▶ RECORDS FOR THIS TASK
········
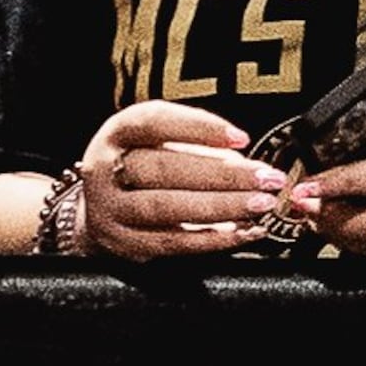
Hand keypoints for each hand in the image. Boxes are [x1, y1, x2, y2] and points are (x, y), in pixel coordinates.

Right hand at [76, 93, 269, 258]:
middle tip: (267, 178)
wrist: (97, 207)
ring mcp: (109, 210)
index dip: (199, 128)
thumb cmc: (143, 165)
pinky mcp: (122, 243)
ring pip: (165, 208)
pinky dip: (211, 240)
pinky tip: (244, 232)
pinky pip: (170, 243)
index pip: (154, 122)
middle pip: (163, 169)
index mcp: (117, 133)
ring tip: (260, 204)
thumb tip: (250, 166)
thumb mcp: (157, 140)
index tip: (242, 138)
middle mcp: (104, 170)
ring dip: (220, 207)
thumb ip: (196, 144)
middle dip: (223, 174)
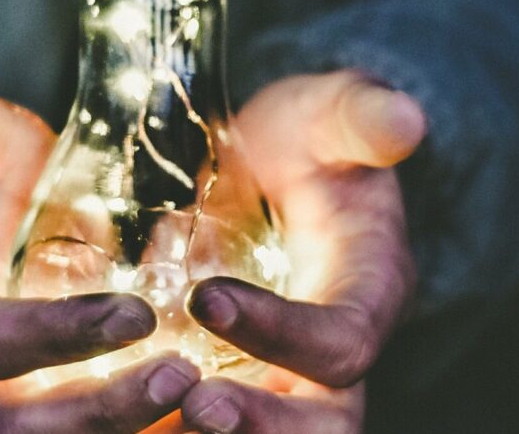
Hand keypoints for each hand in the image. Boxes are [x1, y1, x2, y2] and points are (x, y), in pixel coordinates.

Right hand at [0, 88, 200, 432]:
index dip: (59, 335)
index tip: (137, 315)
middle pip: (30, 425)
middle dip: (107, 412)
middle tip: (184, 376)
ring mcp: (21, 402)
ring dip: (140, 429)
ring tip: (214, 402)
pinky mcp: (66, 409)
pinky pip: (114, 433)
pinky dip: (162, 429)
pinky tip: (223, 413)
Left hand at [180, 71, 425, 432]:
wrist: (273, 168)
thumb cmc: (309, 141)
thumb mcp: (331, 115)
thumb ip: (359, 117)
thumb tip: (404, 117)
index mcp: (369, 294)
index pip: (343, 340)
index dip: (282, 332)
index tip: (207, 297)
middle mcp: (331, 355)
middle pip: (322, 426)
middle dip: (263, 426)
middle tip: (194, 406)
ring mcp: (283, 377)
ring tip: (149, 421)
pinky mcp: (235, 381)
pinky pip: (207, 419)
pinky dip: (165, 423)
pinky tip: (114, 414)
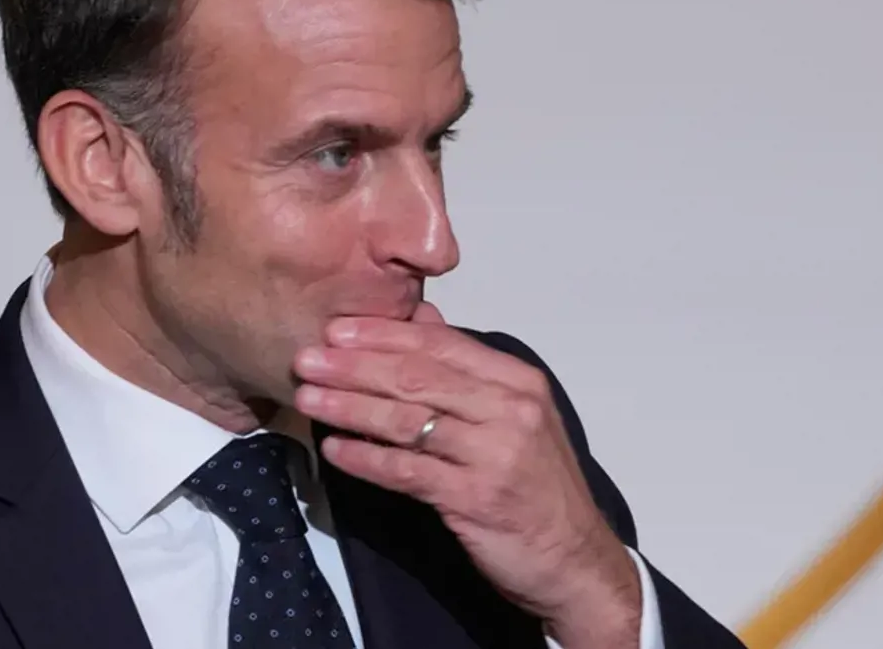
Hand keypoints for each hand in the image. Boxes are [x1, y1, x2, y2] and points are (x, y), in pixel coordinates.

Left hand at [292, 302, 640, 647]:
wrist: (576, 562)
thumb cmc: (536, 487)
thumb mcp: (513, 417)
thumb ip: (466, 370)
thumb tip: (422, 320)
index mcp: (516, 381)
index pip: (439, 344)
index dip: (382, 334)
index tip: (335, 329)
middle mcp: (509, 409)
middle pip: (416, 377)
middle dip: (354, 366)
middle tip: (306, 359)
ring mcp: (495, 453)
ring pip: (406, 421)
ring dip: (349, 408)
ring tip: (307, 399)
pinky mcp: (477, 497)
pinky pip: (408, 471)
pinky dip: (366, 459)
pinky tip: (334, 450)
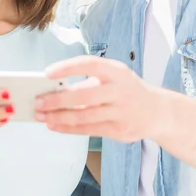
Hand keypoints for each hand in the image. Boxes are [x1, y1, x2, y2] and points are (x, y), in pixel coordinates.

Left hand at [35, 56, 160, 142]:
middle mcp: (120, 90)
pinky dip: (68, 128)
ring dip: (59, 117)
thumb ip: (90, 80)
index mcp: (116, 71)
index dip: (68, 67)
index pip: (90, 64)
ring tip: (41, 116)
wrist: (158, 111)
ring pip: (84, 116)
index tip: (47, 72)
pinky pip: (88, 130)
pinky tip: (54, 126)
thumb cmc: (127, 90)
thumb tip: (55, 88)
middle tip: (37, 101)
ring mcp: (120, 111)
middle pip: (84, 95)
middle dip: (57, 99)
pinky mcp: (119, 130)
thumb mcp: (114, 76)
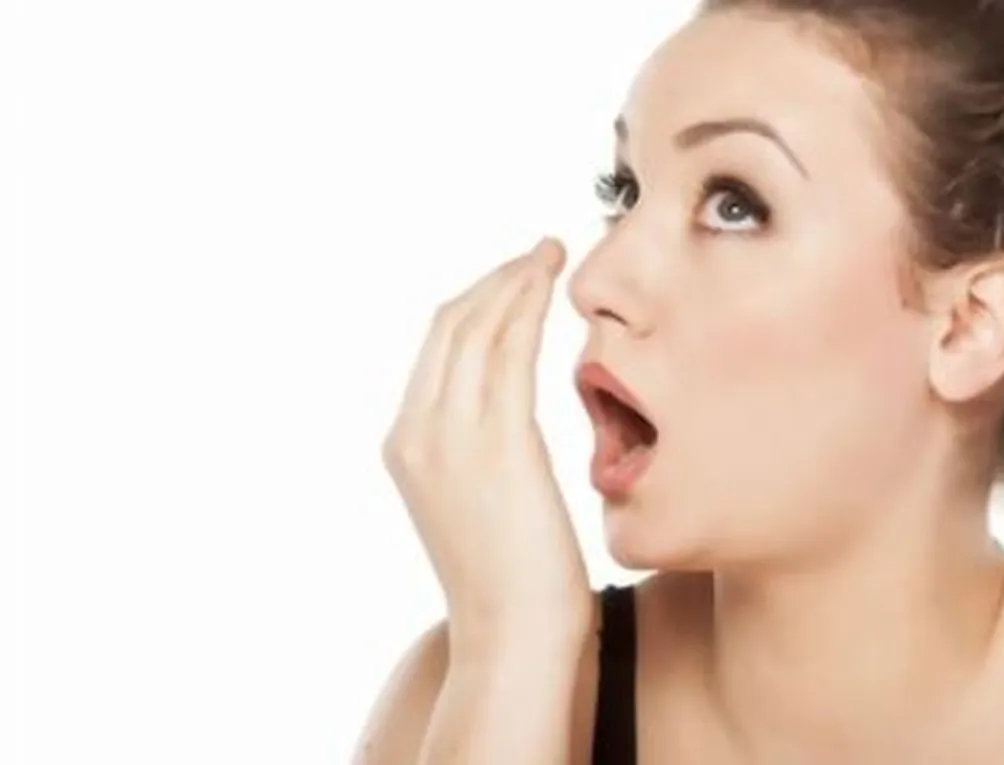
········
For this answer, retype the lines from the start of the listing through the line that holds "thumb cmc: (309, 141)", inclusive, exactly and without pictures.

Hand keypoints for each hand in the image. Boxes are [x1, y1, x2, y2] and points are (x, y), in pixel coordinates.

Right hand at [76, 93, 269, 258]:
middle tip: (267, 178)
wrist: (97, 207)
ring mcp: (109, 210)
index dip: (199, 128)
thumb cmc: (143, 165)
pinky mcp: (122, 243)
ring pip: (165, 208)
pinky dip: (211, 240)
pinky tip: (244, 232)
pinky pip: (170, 243)
index pip: (154, 122)
middle pip: (163, 169)
index mcp: (117, 133)
ring tip: (260, 204)
thumb tip: (250, 166)
thumb mcp: (157, 140)
index tip: (242, 138)
middle mcp: (104, 170)
ring dip: (220, 207)
thumb ip: (196, 144)
middle dip: (223, 174)
Hand keypoints for each hand in the image. Boxes are [x1, y1, x2, y2] and points are (x, y), in pixel coordinates.

Right hand at [0, 88, 200, 432]:
index dip: (59, 335)
index tip: (137, 315)
middle pip: (30, 425)
middle dip: (107, 412)
middle tip: (184, 376)
ring mcp: (21, 402)
ring dip: (140, 429)
ring tip: (214, 402)
pinky mcp: (66, 409)
pinky pip: (114, 433)
pinky dip: (162, 429)
pinky tip: (223, 413)
Left hand at [180, 71, 425, 432]:
wrist: (273, 168)
thumb cmc: (309, 141)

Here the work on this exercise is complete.